P253Oxidative stress causes the release of a specific subset of proteins from viable cardiac myocytes

Abstract

Purpose: It is widely accepted that oxidative stress plays a major role in cardiovascular diseases. The aim of this study is to identify novel biomarkers that are released from cardiomyocytes upon oxidative stress before the onset of necrosis. Methods and Results: Firstly, isolated mouse hearts were subjected to Langendorff perfusion with 1 mM H2O2 for 15 min to induce maximal oxidative stress in the absence of cell death, as detected by lactate dehydrogenase release. Notably, SDS/PAGE of tissue samples displayed the disappearance of a band migrating at 72 kDa in the H2O2 group as compared to the normoxic control. Analysis by mass spectrometry identified two proteins, namely EHD4 and HSPA8. Concomitantly, these proteins were found in the coronary effluent. We confirmed this result by both Western blot and immunohistochemistry. In particular, H2O2-perfused heart cryosections displayed 77% and 70% decrease in immunofluorescence as compared to normoxic-perfused hearts for EDH4 and HSPA8, respectively.

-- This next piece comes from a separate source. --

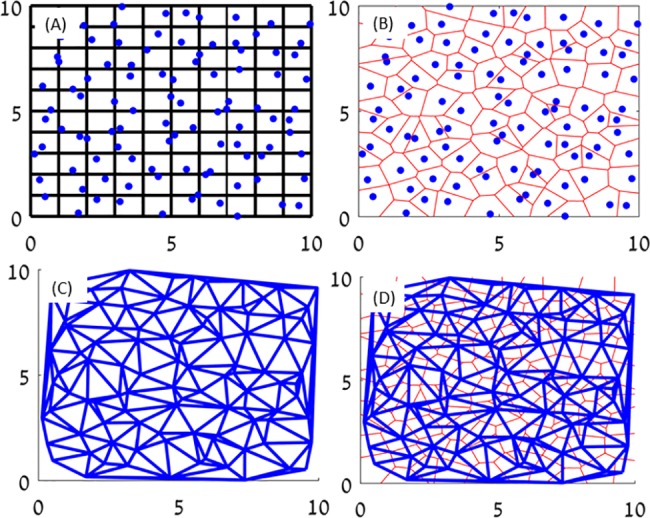
The stages of creating the VRL.(a) A uniform reference lattice with a single node chosen uniformly in each cell. (b) The Voronoi diagram for the random nodes. (c) The Delaunay triangulation yields (d), the final VRL.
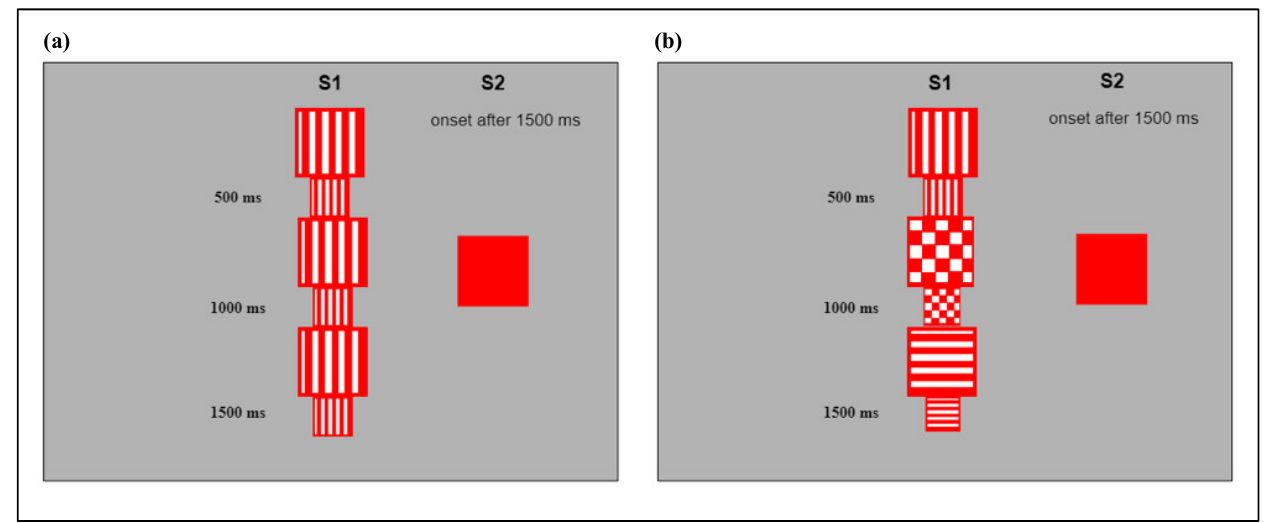
Figure 1. ( a ) Example of the central (S1) and peripheral (S2) stimuli presented during the simple condition; ( b ) Example of the central (S1) and peripheral (S2) stimuli presented during the complex condition.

EHD4 belongs to the EHD protein family that are involved in intracellular trafficking, while HSPA8 is a chaperonin. Then, we evaluated another model of oxidative stress caused by single injection of doxorubicin (15 mg/kg). Mice were sacrificed after 3 days. The EHD4 content was reduced in hearts of doxorubicin-treated mice, as compared to hearts of vehicle-treated animals. To confirm that protein release can occur the absence of cell death, we treated an atriomal murine cell line (HL1) with: H2O2 (10-100 μM), doxorubicin (1-6 μM), or H2O2 (10 μM) + doxorubicin (6 μM). We observed that the intracellular EHD4 content was significantly reduced upon the different treatments, as detected by Western blot and immunocytochemistry in the absence of any loss of cell viability, as detected by Hoecst 22358/Propidium Iodide staining. The release of HSPA8 in the tested protocols was less evident. Conclusions: EHD4 appears as the most prominent protein released by cardiac myocytes undergoing oxidative stress in the absence of cell death. Therefore, EHD4 release should be exploited as a novel plasma biomarker of early oxidative stress, occurring before the onset of necrosis. Further studies will elucidate the mechanisms underlying protein release in viable cardiac myocytes and the effects of specific protein loss on the susceptibility to cell injury.